### Requirement 1
Return the rows below exactly as they appear, from the line containing "What value does" through the last of the rows, including both ends. Leave the pictures out.

====== Text passage ======

When it comes to content, readability is an essential factor. Try not to ignore it. Christian Holst stated that if a text too long, the users’ eye would have a difficult time focusing on it. The length makes it difficult to judge where the line starts and ends. Also, huge blocks of text can make it difficult to continue reading the correct line. So, is the case with short lines too. Extremely shorts lines tend to stress out the user. They might end up skipping to the next line before finishing the current one, missing on potentially important content. May be starting with ⅓ rd of the page would be a good idea.

Just as we suggested above that having your text on 1/3 rd of the page is a good idea, this should be applied even if the breadcrumbs are collapsed or expanded.

Collapse your breadcrumbs when you think the items are getting overload. Just ensure that you are providing the user with an option to go through the whole path. Clickable ellipses might be an excellent way to practice it.

Also, you’d want to put ellipses closer to the first items. The final/current item usually hold more value to the user. Hence, you’d want to make them visible.

Well, still don’t go overboard and make ellipses the actual first item. It is important to keep the first item readable, considering users would want to know the origin of their page.

Ensure that when the user refreshes/ re-navigates to the page, breadcrumbs are collapsed again. While there might be a manual way to collapse the breadcrumbs but it gets too tedious, rather ensure they are collapsed every time the page is loaded.

Since ellipses play such a huge role in breadcrumbs, why miss it on the name. You should also leverage ellipses in the name too, considering the name is too long. For instance, if the name of the page is “ Black shoes for women”, an appropriate ellipsis would be “Black shoes…..em.”

======

### Requirement 2
In the text on breadcrumb design, where should ellipses be placed when breadcrumbs are collapsed?

====== Record set ======

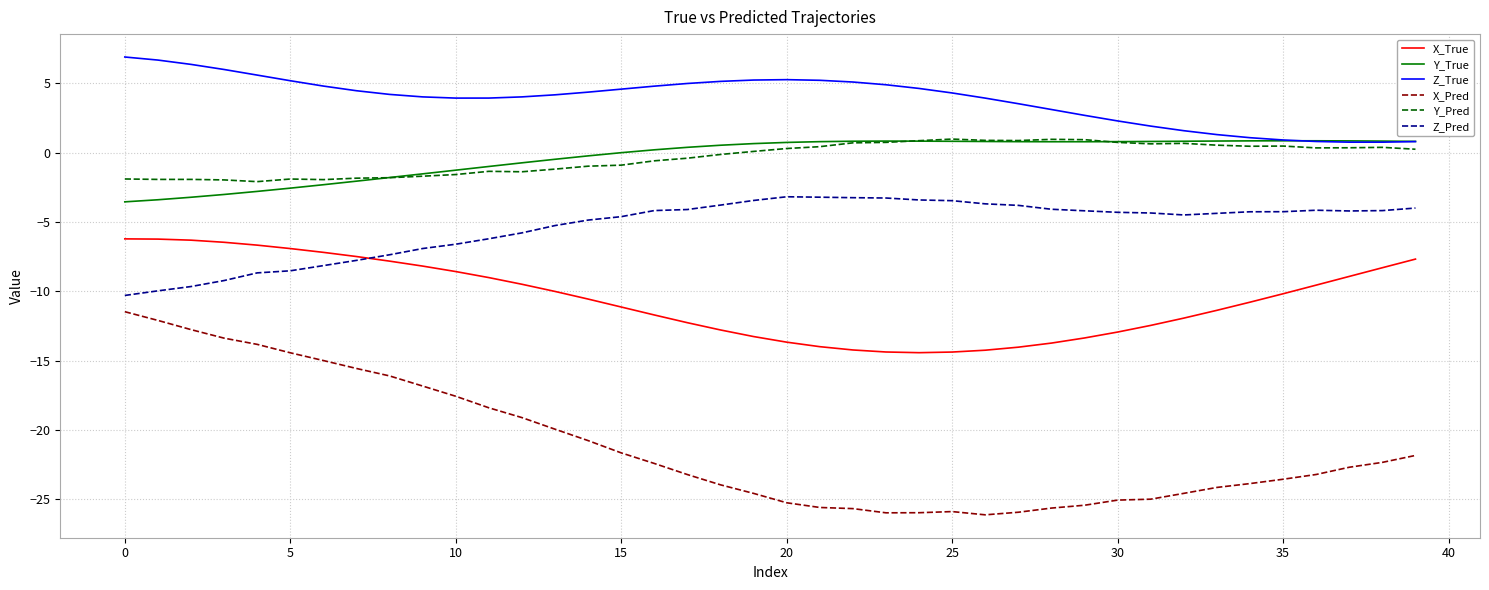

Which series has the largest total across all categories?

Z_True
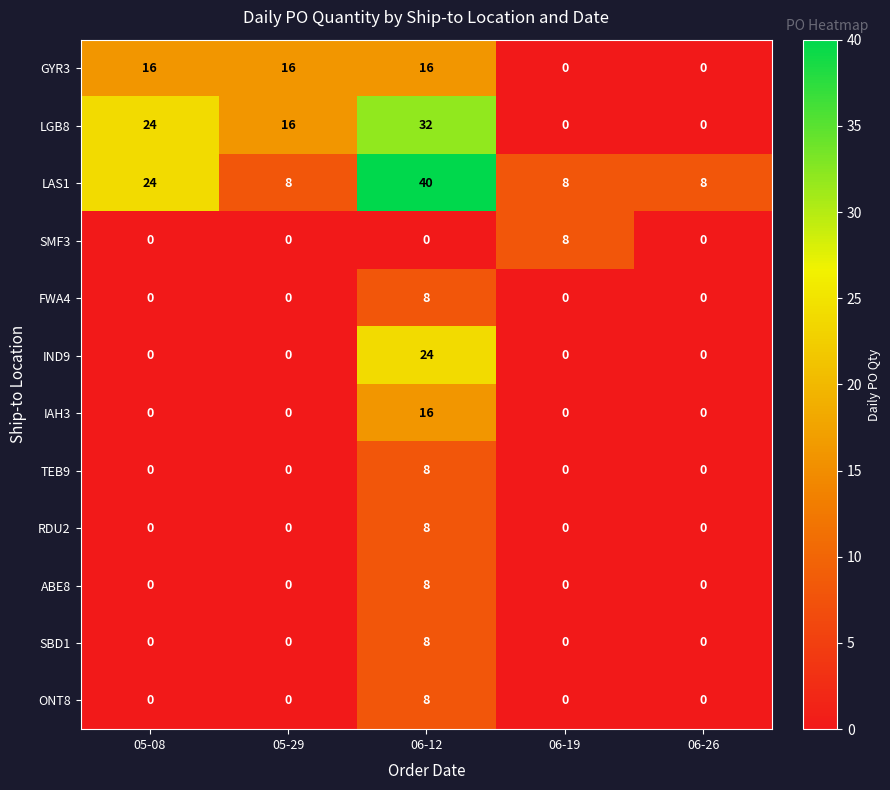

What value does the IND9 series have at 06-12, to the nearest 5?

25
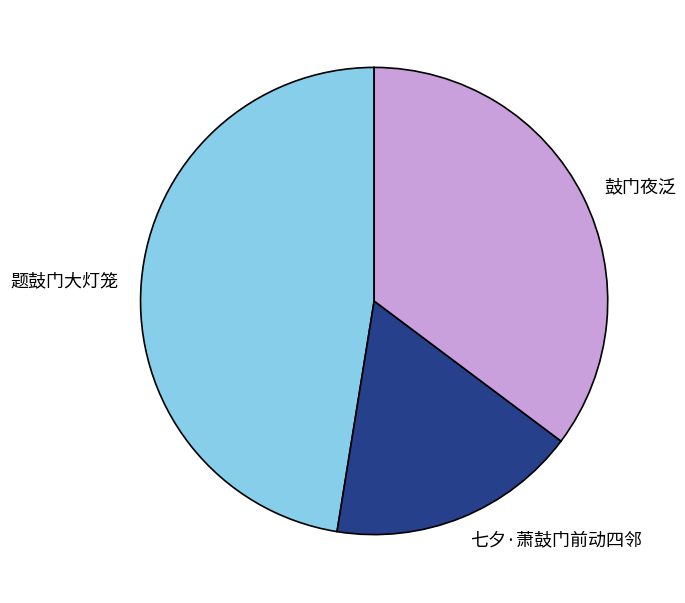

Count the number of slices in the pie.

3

======

### Written answer 1
What value does the IND9 series have at 06-12, to the nearest 5?

25

Count the number of slices in the pie.

3

### Written answer 2
Closer to the first items.